There's a more flattering side of that, which is curiosity. The friend I was chatting with used the word polymath, with the caveat that you can't call yourself a polymath. But I'm happy to claim the spirit of curiosity behind the word. If I hadn't been so set on being a writer, there's no way I could've decided on a major in college. I was interested in too many different subjects. Even now, outside of my work, I'm curious about lots of subjects, and my reading list and my Netflix queue tend to reflect that.
Then, finally: not to be all both-ways-uphill-in-the-snow about it, but when I started out on the web, one person could pretty much do ALL THE THINGS. Before the turn of the century, I wrote HTML, CSS (early ugly CSS), and then ASP "Classic" in Pagemill, made buttons and optimized photos in Photoshop.
I did troubleshooting on other people's Frontpage code, and decided that we needed a CMS to avoid that sort of thing. At one job I set up WordPress site; at another I converted hand-coded HTML to Drupal.
I was on Blogger when it was a little server under Ev's desk; I had a MySpace account -- for work; I figured out and got creeped out by Facebook ads; I struggled with email newsletters and was grateful for templates.

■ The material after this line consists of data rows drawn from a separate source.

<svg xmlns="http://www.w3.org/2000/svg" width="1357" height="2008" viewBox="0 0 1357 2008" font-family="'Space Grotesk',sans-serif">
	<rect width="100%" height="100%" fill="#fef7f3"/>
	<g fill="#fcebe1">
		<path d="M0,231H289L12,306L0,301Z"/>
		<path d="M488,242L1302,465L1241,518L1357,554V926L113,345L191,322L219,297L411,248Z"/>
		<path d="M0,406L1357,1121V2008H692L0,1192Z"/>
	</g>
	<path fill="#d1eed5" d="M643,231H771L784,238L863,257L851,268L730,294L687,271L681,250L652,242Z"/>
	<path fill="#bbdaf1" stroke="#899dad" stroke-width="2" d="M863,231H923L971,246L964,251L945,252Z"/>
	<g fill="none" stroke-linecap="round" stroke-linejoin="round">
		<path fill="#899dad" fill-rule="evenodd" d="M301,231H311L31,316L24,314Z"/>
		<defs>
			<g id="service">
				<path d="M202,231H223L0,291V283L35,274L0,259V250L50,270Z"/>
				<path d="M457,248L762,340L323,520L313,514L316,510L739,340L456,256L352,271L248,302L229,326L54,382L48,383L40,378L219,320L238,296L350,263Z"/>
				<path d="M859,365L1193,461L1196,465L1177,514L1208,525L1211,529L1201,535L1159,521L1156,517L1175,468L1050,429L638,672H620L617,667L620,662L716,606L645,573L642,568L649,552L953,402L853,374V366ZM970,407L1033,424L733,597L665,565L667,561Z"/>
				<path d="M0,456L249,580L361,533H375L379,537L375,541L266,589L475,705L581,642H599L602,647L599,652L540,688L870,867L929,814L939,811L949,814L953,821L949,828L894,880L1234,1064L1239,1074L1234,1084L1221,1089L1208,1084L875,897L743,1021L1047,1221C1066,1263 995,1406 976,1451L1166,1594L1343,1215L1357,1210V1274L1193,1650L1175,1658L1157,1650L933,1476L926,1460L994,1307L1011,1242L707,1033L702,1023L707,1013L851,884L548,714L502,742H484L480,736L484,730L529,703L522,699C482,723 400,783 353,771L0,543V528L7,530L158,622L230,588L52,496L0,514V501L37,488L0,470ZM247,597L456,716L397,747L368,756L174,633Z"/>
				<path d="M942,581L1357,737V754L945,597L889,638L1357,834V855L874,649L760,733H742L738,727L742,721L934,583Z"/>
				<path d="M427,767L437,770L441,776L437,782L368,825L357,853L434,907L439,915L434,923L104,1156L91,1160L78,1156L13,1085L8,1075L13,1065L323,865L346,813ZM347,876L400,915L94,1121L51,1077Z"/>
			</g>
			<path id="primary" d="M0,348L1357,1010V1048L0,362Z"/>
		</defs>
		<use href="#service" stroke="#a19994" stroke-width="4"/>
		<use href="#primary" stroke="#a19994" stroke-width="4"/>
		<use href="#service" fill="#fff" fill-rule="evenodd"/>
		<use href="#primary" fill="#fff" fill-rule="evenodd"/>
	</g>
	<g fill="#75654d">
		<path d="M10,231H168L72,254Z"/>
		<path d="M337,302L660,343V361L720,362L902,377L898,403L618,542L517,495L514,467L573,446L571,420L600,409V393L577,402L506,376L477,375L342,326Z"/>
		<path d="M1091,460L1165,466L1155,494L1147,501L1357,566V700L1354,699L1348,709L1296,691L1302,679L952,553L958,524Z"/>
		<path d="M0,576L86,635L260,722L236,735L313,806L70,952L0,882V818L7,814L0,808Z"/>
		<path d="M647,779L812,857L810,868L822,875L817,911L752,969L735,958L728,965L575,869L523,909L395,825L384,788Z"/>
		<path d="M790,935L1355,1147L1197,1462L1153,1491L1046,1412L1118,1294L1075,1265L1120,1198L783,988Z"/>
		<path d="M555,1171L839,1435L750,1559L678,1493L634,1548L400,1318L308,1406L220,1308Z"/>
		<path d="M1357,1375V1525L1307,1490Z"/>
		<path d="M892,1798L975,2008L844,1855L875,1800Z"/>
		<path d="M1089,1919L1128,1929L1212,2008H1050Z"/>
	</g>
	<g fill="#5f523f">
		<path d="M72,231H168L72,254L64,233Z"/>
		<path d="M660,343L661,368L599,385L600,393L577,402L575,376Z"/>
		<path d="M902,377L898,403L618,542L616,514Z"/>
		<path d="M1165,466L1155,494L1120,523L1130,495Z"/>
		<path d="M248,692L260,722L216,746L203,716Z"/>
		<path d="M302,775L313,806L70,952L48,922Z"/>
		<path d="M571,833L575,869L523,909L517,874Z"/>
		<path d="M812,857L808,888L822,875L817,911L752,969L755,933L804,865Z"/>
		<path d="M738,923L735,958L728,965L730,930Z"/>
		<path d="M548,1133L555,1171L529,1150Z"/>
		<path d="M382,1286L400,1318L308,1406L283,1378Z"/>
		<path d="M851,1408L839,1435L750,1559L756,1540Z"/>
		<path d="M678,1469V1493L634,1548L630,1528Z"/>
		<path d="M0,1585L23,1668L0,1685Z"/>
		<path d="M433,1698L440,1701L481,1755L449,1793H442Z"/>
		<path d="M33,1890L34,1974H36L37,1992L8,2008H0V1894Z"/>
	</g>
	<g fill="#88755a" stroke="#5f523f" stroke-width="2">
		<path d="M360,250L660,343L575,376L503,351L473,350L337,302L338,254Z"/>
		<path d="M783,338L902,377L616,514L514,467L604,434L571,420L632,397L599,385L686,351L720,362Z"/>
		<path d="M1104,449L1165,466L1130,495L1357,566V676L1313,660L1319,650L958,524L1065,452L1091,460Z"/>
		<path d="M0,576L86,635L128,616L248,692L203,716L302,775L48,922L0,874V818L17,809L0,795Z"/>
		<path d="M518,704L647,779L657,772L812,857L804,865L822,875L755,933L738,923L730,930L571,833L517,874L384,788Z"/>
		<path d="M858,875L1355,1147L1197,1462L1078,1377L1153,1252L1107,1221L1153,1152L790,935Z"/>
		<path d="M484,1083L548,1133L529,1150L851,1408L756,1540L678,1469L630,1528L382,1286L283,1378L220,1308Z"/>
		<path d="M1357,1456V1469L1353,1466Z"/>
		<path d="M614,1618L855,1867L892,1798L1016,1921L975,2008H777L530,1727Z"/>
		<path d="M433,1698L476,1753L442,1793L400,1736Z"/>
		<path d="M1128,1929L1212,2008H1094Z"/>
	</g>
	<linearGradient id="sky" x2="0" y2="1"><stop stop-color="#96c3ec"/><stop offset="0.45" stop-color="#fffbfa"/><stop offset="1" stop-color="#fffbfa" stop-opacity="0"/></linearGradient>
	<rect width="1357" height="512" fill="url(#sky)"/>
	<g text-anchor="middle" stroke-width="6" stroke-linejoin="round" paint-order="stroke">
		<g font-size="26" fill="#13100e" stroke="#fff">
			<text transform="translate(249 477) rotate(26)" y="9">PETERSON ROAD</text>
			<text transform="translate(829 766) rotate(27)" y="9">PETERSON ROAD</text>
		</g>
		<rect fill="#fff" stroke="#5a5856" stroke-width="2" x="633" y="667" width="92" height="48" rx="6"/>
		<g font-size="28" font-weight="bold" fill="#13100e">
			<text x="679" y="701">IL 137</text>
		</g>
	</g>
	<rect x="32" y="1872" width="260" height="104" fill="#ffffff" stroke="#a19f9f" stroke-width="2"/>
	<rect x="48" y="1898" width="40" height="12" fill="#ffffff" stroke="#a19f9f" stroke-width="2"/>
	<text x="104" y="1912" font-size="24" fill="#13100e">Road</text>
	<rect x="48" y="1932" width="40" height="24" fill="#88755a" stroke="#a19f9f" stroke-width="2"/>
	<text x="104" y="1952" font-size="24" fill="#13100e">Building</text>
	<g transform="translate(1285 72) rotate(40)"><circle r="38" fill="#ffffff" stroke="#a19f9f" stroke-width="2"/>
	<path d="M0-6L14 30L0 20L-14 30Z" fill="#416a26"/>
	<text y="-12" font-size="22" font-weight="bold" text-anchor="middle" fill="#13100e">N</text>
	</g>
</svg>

Like a homesteader out on the prairie, having to do all the things, because there isn't a town yet. You do what needs to be done, because otherwise it's going to be a cold winter.
It's easy for the homesteader to harden into a survivalist or anachronism: if it was made after my time, it's not worthwhile.
And if you're always just staying ahead of the wolves or trying to protect the wheat from locusts, there isn't time for finesse or going into depth or putting in real glass windows.
Which explains why I stepped away from being a generalist and was glad to specialize in something, but not why I find myself drawn back into adjacent subjects. If this were a proper simile, I'd be like Laura Ingalls Wilder's dad, always looking for the next frontier. But that's not really me either.
Maybe it's just that self-reliance is a habit both hard to break and still useful.